Récemment, deux médecins ont été arrêtés, à deux semaines d’intervalle, par la police judiciaire de Marrakech, pour avoir délivré des certificats médicaux de complaisance à des personnes qui, pourtant, se portaient très bien. Ces dernières les ont utilisés pour influencer le cours de la justice, mais ont été débusquées avant que le mal ne puisse être fait. C’est le genre de fait divers auquel nous sommes malheureusement habitués. D’ailleurs, en avril dernier, ce même type d’affaires avait fait scandale lorsqu’un médecin avait délivré un certificat de virginité à une femme enceinte afin de mieux camoufler un viol.

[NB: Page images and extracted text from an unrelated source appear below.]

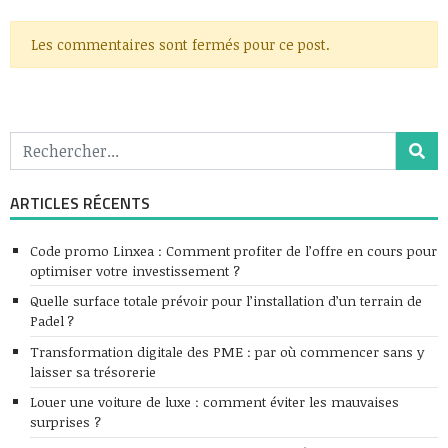
Les commentaires sont fermés pour ce post.
ARTICLES RÉCENTS
Code promo Linxea : Comment profiter de l’offre en cours pour
optimiser votre investissement ?
Quelle surface totale prévoir pour l’installation d’un terrain de
Padel ?
Transformation digitale des PME : par où commencer sans y
laisser sa trésorerie
Louer une voiture de luxe : comment éviter les mauvaises
surprises ?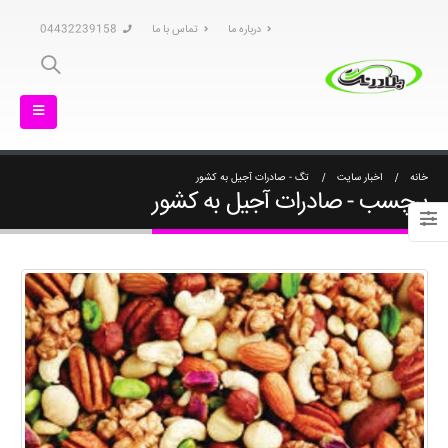
درباره ما
تماس با ما
04432239158
خانه
اخبار سایت
تگ -
صادرات آجیل به کشور
برچسب - صادرات آجیل به کشور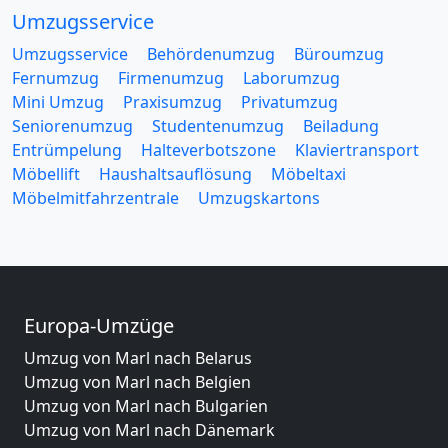
Umzugsservice
Umzugsservice
Behördenumzug
Büroumzug
Fernumzug
Firmenumzug
Laborumzug
Mini Umzug
Praxisumzug
Privatumzug
Seniorenumzug
Studentenumzug
Beiladung
Entrümpelung
Halteverbotszone
Klaviertransport
Möbellift
Haushaltsauflösung
Möbeltaxi
Möbelmitfahrzentrale
Umzugskartons
Europa-Umzüge
Umzug von Marl nach Belarus
Umzug von Marl nach Belgien
Umzug von Marl nach Bulgarien
Umzug von Marl nach Dänemark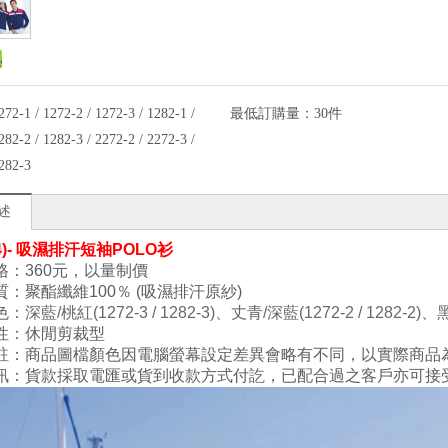
272-1 / 1272-2 / 1272-3 / 1282-1 /
最低訂購量：
30件
282-2 / 1282-3 / 2272-2 / 2272-3 /
282-3
述
(4)- 吸濕排汗短袖POLO衫
格：360元，以量制價
質：
聚酯纖維100
％ (吸濕排汗原紗)
色
：深藍
/桃紅(1272-3 / 1282-3)、丈青
/
深
藍
(1272-2 / 1282-2)
、
性：
休閒剪裁型
註：商品圖檔顏色因電腦螢幕設定差異會略有不同，以實際商品
訊：貨款採取電匯或貨到收款方式付訖，已配合過之客戶亦可接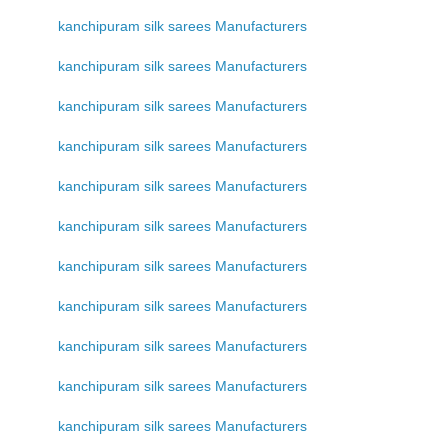
kanchipuram silk sarees Manufacturers
kanchipuram silk sarees Manufacturers
kanchipuram silk sarees Manufacturers
kanchipuram silk sarees Manufacturers
kanchipuram silk sarees Manufacturers
kanchipuram silk sarees Manufacturers
kanchipuram silk sarees Manufacturers
kanchipuram silk sarees Manufacturers
kanchipuram silk sarees Manufacturers
kanchipuram silk sarees Manufacturers
kanchipuram silk sarees Manufacturers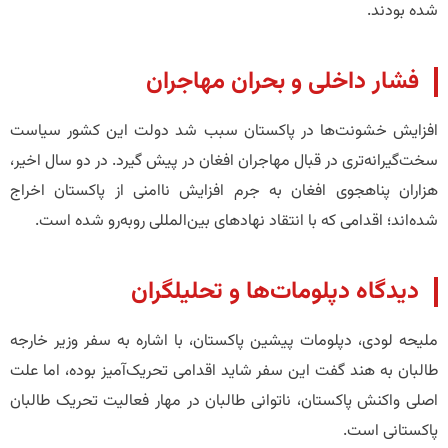
شده بودند.
فشار داخلی و بحران مهاجران
افزایش خشونت‌ها در پاکستان سبب شد دولت این کشور سیاست
سخت‌گیرانه‌تری در قبال مهاجران افغان در پیش گیرد. در دو سال اخیر،
هزاران پناهجوی افغان به جرم افزایش ناامنی از پاکستان اخراج
شده‌اند؛ اقدامی که با انتقاد نهادهای بین‌المللی روبه‌رو شده است.
دیدگاه دپلومات‌ها و تحلیلگران
ملیحه لودی، دپلومات پیشین پاکستان، با اشاره به سفر وزیر خارجه
طالبان به هند گفت این سفر شاید اقدامی تحریک‌آمیز بوده، اما علت
اصلی واکنش پاکستان، ناتوانی طالبان در مهار فعالیت تحریک طالبان
پاکستانی است.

Mais si on en parle plus souvent qu’avant, ce n’est pas parce que le phénomène a pris de l’ampleur, mais parce que les crimes ne restent plus impunis, et il était grand temps. En effet, en 2014, Mustapha Ramid, le ministre de la Justice, avait haussé le ton en ordonnant aux responsables judiciaires de faire preuve de fermeté et de rigueur dans le traitement des certificats médicaux qui leur sont présentés. Les procureurs ont reçu l’ordre de «prendre toutes les mesures nécessaires pour s’assurer de l’authenticité des informations contenues dans les certificats, à travers des contre-visites ou des expertises médicales, auprès de médecins légaux, ou la sollicitation des Conseils régionaux des médecins pour avis consultatif». Le ministre s’était alors inquiété «du rôle décisif que jouent les certificats médicaux devant la justice, à cause de l’influence des conclusions du médecin sur certains aspects de la procédure judiciaire».

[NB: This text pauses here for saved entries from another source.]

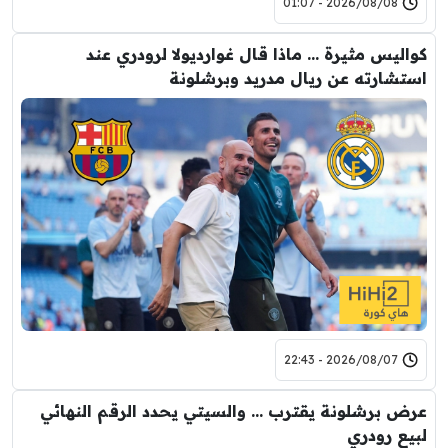
2026/08/08 - 01:07
كواليس مثيرة … ماذا قال غوارديولا لرودري عند
استشارته عن ريال مدريد وبرشلونة
2026/08/07 - 22:43
عرض برشلونة يقترب … والسيتي يحدد الرقم النهائي
لبيع رودري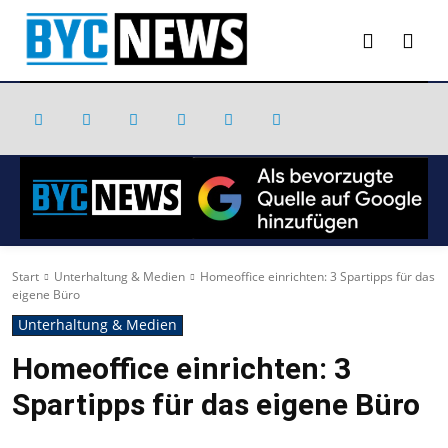
Start
Unterhaltung & Medien
Homeoffice einrichten: 3 Spartipps für das
eigene Büro
Unterhaltung & Medien
Homeoffice einrichten: 3
Spartipps für das eigene Büro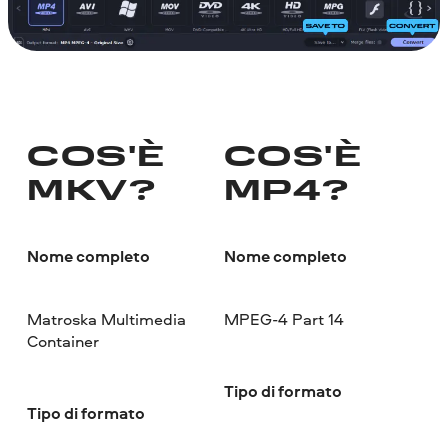
COS'È
COS'È
MKV?
MP4?
Nome completo
Nome completo
Matroska Multimedia
MPEG-4 Part 14
Container
Tipo di formato
Tipo di formato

Malheureusement, il est navrant de constater que ces affaires devaient prendre des proportions importantes pour que les fautifs soient arrêtés. Bon nombre de médecins passent encore à travers les mailles du filet et restent impunis. En effet, se procurer un certificat médical de complaisance est aussi facile que rapide. L’acte s’est banalisé. Les tarifs peuvent aller de 20 à 1.000 dirhams selon le nombre de jours. Un procédé courant quand il s’agit d’absence non justifiée, mais pas seulement. C’est encore plus grave quand il s’agit d’emprisonner des innocents ou, dans des cas de procédures d’héritage, avec des documents antidatés pour des morts. Par ailleurs, certains n’hésitent pas à délivrer de faux certificats pour contracter un mariage (capacité à se marier ou virginité) ou pour bénéficier d’une invalidité professionnelle et toucher les pensions qui vont avec.

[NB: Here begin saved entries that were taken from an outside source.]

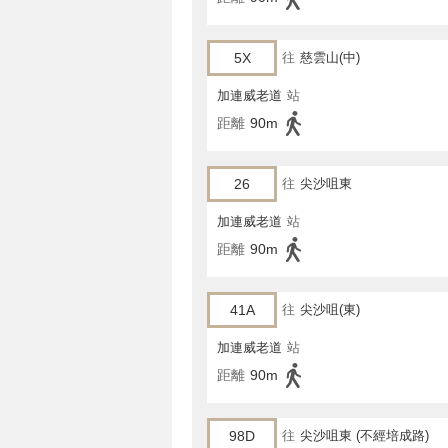
5X
往
慈雲山(中)
加連威老道
站
距離
90m
26
往
尖沙咀東
加連威老道
站
距離
90m
41A
往
尖沙咀(東)
加連威老道
站
距離
90m
98D
往
尖沙咀東 (不經培成路)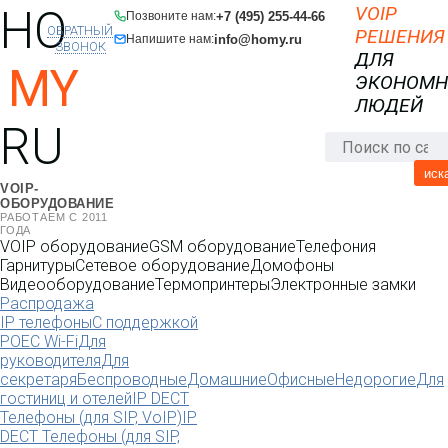
HO
VOIP
+7 (495) 255-44-66
Позвоните нам:
ОБРАТНЫЙ
РЕШЕНИЯ
info@homy.ru
Напишите нам:
ЗВОНОК
ДЛЯ
MY
ЭКОНОМ
ЛЮДЕЙ
RU
иск
VOIP-
ОБОРУДОВАНИЕ
РАБОТАЕМ С 2011
ГОДА
VOIP оборудование
GSM оборудование
Телефония
Гарнитуры
Сетевое оборудование
Домофоны
Видеооборудование
Термопринтеры
Электронные замки
Распродажа
IP телефоны
С поддержкой
POE
C Wi-Fi
Для
руководителя
Для
секретаря
Беспроводные
Домашние
Офисные
Недорогие
Для
гостиниц и отелей
IP DECT
Телефоны (для SIP, VoIP)
IP
DECT Телефоны (для SIP,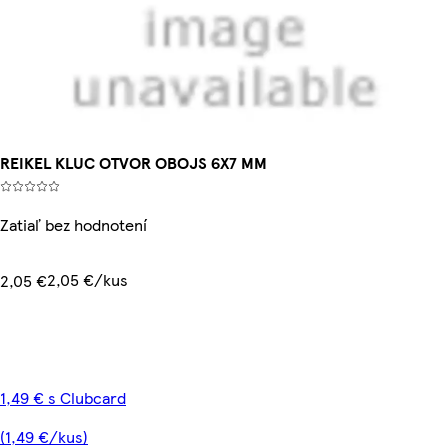
REIKEL KLUC OTVOR OBOJS 6X7 MM
Zatiaľ bez hodnotení
2,05 €/kus
2,05 €
1,49 € s Clubcard
(1,49 €/kus)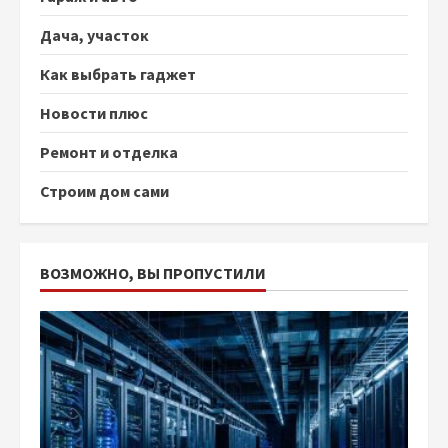
Дача, участок
Как выбрать гаджет
Новости плюс
Ремонт и отделка
Строим дом сами
ВОЗМОЖНО, ВЫ ПРОПУСТИЛИ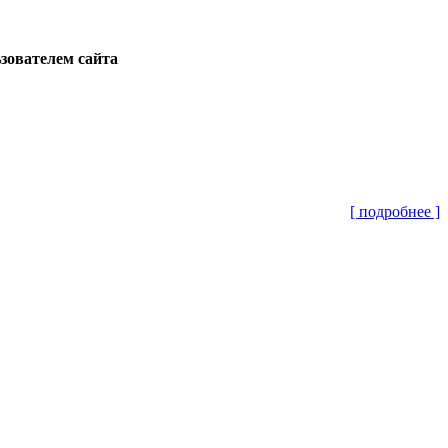
ьзователем сайта
[ подробнее ]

«Dans notre entreprise, nous planchons actuellement sur le cas de femmes qui nous bombardent chaque mois de faux certificats médicaux. Elles ne viennent presque jamais, et leur salaire ne leur est donc pas versé, mais par contre elles touchent la pension de la CNSS, qui pour elles constitue de l’argent de poche gagné en restant chez elles. Nous ne pouvons pas les licencier, car elles peuvent nous poursuivre à cause de leur “fausse maladie”. C’est un vrai dilemme», indique un délégué du personnel. À noter que ce juteux business s’étend aujourd’hui aux étrangers. En effet, depuis quelques années, la délivrance d’une carte de séjour demande de fournir, entre autres documents, un certificat médical. «Lorsque je me suis rendue à la préfecture pour renouveler mon titre de séjour, on m’a indiqué qu’il fallait dorénavant délivrer un certificat médical. Quand j’ai demandé où il fallait que je me rende pour me le procurer, on m’a assuré que n’importe quel médecin pouvait s’en charger. J’ai trouvé un médecin traitant près de chez moi et je lui ai dit que j’avais besoin de ce document. Je m’attendais à ce qu’il me fasse subir toute une série de tests… Mais non, il a juste griffonné quelques lignes sur le document pour dire que j’étais “apte”. Une prestation qu’il m’a facturée à 100 dirhams», explique une étrangère. Par ailleurs, d’autres nous assurent n’avoir même pas eu à se déplacer. «Pour ma part, c’est le gardien de l’immeuble qui s’en est chargé, visiblement habitué à ce genre de pratique», nous confie un ressortissant de Côte d’Ivoire.